● **WORK TO COMPLETE**
In the forum thread on lamb chop marinades below, how long does the Spiedie recipe say to marinate the cubed meat?

● **DOCUMENT EXTRACT**
====

# Seasoning/marinade for lamb loin chops?



## bgaviator (Apr 29, 2020)

I’ve seen our Kroger carrying lamb loin chops lately. What’s the best way to grill these?  Also, is there a good rub or marinade to use?  I have all kinds of bbq rubs from Meat Church and others. But I was also thinking Cavenders Greek could possibly be good, right?  Or would a marinade of some kind be better?  Looking for any and all suggestions. Thanks!


----------



## chef jimmyj (Apr 29, 2020)

This Lamb Marinade is used in Upstate NY for a yearly competition. It's typically used on chunks of Leg or Shoulder, then Skewed and Grilled. It is sold as a Sandwich but great on Chops or Roasts...JJ

*Spiedie Marinade/Sauce*

1/2Cup Olive Oil
2Cup Red Wine Vinegar
1/2Cup Worcestershire
2T Minced Garlic
1/2tsp Dry Basil
1tsp Dry Oregano
2tsp Dry Parsley
1/2tsp Gran. Garlic
1tsp Gran Onion
1/2tsp Red Pepper Flake
1T Salt
1T Sugar
2tsp Black Pepper
1Cup Red Wine

Combine all, Mix well and Divide in half to use for Marinade and Sandwich Sauce.

Makes about 3Cups total.

Cut 4-5Lbs Meat, any, in 1 inch cubes. Add 1/2 the Marinade/Sauce and Marinate for at least 24 hours or up to 3 days.

Place on Skewers and Grill to desired doneness.

Serve on Italian Bread with additional Sauce.


----------



## ozzz (Apr 29, 2020)

Sounds like a nice marinade JJ. I will have try it the next time I do lamb. 
LIKE


----------



## forktender (May 4, 2020)

Olive oil, black or white pepper, salt, lots of crushed garlic, lemon juice and bruised fresh rosemary, oregano and thyme. I grew up with a lot of Portagee cattle ranchers and whenever they cooked a whole lamb there were buckets of this poured over and mopped over the lambs while they were cooking on the spit over an oak wood fire pit.
It's some good stuff, lamb roasted on a rotatory over oak wood swimming in this marinade is as good as it gets. 

Dan


----------

====

● **DATA PROVIDED**
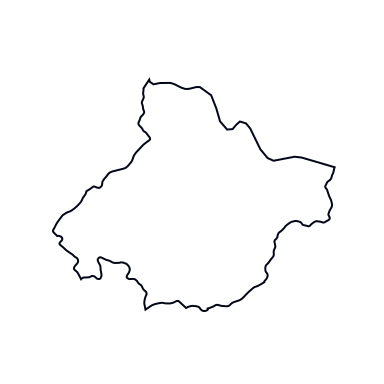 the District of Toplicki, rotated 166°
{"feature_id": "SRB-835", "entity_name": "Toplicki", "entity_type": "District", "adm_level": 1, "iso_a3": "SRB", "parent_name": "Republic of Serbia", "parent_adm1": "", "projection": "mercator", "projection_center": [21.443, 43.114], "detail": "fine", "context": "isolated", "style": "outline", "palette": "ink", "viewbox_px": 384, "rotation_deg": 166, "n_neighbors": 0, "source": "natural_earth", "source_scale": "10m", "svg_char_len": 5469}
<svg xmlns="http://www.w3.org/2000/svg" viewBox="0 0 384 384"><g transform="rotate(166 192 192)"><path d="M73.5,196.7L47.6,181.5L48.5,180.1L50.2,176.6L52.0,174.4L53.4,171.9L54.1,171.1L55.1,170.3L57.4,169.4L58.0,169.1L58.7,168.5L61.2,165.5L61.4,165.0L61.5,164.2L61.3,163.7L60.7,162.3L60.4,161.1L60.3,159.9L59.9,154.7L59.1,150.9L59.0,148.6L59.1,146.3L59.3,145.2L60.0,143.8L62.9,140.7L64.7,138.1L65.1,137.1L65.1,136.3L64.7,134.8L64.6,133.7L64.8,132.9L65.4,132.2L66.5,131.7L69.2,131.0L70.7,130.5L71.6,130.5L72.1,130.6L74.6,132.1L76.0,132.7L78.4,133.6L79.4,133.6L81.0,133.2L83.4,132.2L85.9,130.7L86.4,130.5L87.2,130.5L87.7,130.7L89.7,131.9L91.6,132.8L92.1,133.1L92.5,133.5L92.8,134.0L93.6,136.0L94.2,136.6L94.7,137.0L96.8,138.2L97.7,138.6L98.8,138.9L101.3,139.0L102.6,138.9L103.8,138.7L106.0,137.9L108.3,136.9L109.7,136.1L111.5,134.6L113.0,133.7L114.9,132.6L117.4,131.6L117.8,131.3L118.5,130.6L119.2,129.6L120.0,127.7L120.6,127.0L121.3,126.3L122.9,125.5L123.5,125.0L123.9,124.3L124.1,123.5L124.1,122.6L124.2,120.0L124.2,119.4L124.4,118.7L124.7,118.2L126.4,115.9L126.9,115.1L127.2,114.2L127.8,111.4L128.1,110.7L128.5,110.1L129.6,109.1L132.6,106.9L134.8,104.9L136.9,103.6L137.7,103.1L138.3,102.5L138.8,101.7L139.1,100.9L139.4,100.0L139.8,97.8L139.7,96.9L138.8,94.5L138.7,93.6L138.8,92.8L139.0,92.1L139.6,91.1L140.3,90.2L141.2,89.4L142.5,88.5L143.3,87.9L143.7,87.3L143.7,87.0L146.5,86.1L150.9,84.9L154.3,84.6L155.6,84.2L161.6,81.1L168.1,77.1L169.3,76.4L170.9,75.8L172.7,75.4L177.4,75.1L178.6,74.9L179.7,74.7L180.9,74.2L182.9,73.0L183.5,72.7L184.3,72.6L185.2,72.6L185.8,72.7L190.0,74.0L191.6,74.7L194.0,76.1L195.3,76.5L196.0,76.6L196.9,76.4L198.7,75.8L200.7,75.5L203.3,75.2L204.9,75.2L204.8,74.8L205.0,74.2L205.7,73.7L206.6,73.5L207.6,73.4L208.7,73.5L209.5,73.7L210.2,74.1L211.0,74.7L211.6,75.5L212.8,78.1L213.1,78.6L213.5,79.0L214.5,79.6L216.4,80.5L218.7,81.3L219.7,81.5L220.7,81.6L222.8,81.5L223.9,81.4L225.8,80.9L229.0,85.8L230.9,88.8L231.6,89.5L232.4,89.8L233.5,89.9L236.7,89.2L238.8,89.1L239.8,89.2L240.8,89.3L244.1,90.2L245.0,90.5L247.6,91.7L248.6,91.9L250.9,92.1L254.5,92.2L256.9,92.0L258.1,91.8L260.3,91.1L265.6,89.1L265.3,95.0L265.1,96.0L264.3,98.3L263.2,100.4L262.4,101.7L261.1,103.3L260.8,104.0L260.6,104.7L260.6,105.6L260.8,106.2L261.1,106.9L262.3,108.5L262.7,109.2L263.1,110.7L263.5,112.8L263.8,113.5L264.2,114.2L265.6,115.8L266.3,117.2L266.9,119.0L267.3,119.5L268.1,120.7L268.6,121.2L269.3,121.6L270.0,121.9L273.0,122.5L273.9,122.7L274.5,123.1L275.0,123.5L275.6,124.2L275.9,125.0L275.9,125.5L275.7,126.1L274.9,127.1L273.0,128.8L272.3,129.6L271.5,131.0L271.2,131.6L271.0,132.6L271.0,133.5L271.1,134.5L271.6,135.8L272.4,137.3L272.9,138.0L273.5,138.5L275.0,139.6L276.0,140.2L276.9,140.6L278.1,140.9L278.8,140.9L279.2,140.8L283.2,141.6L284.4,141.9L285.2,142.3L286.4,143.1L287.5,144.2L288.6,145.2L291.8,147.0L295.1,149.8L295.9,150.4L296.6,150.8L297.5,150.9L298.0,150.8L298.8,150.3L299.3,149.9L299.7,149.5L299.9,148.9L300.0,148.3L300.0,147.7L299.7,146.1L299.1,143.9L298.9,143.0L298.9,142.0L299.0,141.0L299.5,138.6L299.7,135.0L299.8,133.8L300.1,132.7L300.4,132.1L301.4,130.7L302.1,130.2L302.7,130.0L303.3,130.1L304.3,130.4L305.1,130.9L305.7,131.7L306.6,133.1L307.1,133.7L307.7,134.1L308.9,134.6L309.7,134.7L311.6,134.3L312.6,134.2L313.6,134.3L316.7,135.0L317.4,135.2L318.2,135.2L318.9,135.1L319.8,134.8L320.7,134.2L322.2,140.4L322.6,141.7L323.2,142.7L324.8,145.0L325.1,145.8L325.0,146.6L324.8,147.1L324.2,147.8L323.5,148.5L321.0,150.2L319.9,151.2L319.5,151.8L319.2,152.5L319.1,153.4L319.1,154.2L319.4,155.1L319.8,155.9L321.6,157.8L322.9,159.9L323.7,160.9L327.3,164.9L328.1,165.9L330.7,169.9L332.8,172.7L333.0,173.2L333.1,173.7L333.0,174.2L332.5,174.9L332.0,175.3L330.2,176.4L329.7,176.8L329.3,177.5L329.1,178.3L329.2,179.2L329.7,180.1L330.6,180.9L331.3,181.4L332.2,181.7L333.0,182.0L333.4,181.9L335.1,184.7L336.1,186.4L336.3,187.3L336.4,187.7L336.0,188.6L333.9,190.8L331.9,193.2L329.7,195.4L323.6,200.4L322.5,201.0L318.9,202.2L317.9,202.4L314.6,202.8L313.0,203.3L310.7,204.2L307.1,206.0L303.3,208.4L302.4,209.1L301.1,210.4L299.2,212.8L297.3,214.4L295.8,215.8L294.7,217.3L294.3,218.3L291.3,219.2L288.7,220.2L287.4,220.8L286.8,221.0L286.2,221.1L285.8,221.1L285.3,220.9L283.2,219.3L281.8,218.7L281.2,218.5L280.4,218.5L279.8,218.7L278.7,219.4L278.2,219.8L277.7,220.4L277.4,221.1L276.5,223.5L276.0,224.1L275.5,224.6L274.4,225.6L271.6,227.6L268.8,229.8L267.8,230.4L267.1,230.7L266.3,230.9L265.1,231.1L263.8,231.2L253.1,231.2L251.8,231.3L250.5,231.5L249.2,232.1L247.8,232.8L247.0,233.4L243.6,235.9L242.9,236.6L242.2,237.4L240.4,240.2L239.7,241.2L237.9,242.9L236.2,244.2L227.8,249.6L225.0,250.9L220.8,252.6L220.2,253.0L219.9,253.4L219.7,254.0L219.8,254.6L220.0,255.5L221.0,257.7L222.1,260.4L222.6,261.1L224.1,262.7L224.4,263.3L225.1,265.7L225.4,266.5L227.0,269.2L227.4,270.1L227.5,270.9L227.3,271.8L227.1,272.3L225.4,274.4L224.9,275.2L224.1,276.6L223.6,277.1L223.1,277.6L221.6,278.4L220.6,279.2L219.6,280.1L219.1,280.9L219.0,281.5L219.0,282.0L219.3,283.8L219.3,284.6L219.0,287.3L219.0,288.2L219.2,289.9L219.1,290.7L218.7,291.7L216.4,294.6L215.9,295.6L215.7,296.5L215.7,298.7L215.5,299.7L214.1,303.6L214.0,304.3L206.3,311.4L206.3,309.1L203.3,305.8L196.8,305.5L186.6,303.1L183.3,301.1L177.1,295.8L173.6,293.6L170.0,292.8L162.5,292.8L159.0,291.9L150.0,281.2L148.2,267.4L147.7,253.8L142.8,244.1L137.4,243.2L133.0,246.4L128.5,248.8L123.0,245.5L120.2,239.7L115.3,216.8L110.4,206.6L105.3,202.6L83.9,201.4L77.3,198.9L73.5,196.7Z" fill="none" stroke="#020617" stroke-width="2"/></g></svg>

====

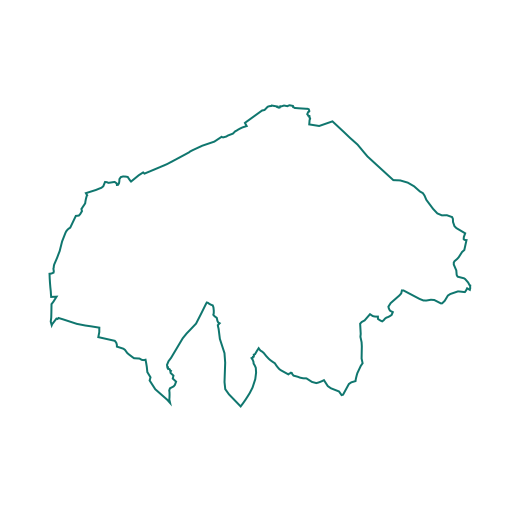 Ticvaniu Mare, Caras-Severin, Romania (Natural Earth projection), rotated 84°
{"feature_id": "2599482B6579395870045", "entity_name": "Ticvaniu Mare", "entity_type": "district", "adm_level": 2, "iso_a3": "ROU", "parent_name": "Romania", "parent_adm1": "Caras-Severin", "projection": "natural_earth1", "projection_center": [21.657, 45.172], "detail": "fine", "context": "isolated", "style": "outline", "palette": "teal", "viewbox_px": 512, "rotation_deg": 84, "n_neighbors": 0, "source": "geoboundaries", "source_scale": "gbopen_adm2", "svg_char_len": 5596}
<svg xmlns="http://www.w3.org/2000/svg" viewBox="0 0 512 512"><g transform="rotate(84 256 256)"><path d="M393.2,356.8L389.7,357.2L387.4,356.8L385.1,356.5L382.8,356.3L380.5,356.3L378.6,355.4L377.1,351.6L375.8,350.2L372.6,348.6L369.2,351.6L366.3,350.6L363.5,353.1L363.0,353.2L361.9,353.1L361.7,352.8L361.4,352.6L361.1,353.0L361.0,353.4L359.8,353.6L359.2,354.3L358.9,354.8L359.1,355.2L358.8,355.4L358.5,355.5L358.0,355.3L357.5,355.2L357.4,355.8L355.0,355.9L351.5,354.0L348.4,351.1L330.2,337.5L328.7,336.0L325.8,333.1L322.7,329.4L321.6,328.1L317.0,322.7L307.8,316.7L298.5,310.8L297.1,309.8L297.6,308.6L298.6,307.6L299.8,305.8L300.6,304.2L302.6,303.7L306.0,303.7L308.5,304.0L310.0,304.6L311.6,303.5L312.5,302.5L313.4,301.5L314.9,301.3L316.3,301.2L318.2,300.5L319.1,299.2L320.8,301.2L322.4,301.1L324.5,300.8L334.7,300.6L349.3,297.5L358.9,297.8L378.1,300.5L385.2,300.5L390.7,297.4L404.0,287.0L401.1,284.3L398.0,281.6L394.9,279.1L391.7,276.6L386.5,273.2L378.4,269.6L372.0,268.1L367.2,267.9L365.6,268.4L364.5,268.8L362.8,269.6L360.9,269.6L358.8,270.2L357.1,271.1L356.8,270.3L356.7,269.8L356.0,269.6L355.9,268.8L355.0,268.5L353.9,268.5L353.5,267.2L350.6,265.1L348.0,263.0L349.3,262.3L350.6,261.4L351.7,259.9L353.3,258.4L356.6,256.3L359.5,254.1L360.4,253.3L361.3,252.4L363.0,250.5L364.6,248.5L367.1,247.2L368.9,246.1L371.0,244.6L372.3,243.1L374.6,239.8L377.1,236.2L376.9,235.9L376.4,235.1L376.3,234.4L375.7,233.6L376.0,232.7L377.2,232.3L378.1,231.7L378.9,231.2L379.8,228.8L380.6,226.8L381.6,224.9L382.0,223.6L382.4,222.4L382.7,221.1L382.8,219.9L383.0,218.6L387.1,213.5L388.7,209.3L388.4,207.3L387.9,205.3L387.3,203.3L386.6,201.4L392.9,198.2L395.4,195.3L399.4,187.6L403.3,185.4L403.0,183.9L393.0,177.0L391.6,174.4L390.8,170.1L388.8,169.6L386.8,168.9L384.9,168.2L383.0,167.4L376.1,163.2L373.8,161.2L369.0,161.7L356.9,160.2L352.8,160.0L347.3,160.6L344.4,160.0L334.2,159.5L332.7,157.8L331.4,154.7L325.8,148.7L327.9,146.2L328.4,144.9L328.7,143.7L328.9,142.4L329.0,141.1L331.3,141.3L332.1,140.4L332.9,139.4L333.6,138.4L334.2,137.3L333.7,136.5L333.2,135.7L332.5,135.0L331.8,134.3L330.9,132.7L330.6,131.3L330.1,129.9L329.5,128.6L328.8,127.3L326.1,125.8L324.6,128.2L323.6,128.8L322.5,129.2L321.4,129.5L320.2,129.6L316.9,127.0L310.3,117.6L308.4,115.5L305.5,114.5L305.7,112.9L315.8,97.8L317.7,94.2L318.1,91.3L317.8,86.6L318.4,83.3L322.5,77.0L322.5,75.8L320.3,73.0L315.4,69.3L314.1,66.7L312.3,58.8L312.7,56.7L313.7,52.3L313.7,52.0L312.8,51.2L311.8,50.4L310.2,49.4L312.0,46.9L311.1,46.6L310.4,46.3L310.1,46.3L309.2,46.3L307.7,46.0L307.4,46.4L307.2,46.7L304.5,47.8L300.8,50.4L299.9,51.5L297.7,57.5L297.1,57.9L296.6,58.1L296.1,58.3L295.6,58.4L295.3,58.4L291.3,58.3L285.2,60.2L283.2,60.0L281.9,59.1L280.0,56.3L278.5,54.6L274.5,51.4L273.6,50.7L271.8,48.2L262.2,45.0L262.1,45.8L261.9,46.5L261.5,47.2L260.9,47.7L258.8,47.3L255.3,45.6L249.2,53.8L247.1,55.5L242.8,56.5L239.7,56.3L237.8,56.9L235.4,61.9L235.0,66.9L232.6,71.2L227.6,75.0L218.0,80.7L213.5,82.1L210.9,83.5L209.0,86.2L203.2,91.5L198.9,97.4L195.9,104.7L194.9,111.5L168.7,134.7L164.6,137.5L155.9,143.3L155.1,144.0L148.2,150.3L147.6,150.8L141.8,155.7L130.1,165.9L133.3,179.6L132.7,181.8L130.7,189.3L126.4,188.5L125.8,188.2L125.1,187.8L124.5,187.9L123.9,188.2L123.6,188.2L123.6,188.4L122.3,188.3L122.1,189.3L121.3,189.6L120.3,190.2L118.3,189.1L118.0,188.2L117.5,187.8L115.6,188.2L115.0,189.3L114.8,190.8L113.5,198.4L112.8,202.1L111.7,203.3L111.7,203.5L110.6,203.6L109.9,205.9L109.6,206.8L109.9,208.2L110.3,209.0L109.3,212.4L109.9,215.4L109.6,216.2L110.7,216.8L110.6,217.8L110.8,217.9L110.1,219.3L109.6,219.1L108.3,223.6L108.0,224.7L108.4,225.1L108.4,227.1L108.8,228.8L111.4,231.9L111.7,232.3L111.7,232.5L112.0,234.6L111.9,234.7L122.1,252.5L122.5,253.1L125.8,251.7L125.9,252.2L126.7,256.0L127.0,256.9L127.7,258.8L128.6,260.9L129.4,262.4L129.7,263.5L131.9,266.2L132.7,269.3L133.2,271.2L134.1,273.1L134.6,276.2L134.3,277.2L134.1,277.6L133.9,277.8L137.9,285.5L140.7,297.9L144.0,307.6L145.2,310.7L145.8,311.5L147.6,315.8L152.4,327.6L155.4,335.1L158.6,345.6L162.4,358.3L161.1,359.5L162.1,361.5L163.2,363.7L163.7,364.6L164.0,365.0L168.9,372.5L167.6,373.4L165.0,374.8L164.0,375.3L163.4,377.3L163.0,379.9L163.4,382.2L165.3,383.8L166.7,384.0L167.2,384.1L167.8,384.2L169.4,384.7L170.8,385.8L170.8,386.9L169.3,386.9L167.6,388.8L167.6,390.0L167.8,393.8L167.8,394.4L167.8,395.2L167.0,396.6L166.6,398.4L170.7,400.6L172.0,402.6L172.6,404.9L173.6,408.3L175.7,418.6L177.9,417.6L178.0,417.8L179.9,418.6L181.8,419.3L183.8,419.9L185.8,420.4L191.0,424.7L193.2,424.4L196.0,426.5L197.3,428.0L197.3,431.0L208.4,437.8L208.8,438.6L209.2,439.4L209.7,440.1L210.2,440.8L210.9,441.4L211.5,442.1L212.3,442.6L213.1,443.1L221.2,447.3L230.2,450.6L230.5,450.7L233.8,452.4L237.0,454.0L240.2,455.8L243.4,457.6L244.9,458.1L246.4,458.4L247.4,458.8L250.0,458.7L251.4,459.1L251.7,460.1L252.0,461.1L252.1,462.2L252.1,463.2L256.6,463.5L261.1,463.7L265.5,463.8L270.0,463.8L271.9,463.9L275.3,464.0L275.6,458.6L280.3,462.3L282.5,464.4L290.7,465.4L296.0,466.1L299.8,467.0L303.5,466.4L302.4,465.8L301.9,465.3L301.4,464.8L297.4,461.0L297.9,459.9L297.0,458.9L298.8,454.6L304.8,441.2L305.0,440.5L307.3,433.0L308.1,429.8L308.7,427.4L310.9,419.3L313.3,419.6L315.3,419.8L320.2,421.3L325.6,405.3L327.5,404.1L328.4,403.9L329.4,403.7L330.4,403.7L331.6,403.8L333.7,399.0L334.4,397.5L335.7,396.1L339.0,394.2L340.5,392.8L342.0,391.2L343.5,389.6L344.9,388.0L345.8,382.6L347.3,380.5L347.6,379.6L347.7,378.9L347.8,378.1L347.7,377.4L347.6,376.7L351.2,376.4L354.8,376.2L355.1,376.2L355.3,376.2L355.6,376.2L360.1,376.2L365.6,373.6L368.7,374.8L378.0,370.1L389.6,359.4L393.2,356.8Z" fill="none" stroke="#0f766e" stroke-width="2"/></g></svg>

====

● **RESPONSE FOR THIS EXERCISE**
At least 24 hours, or up to 3 days.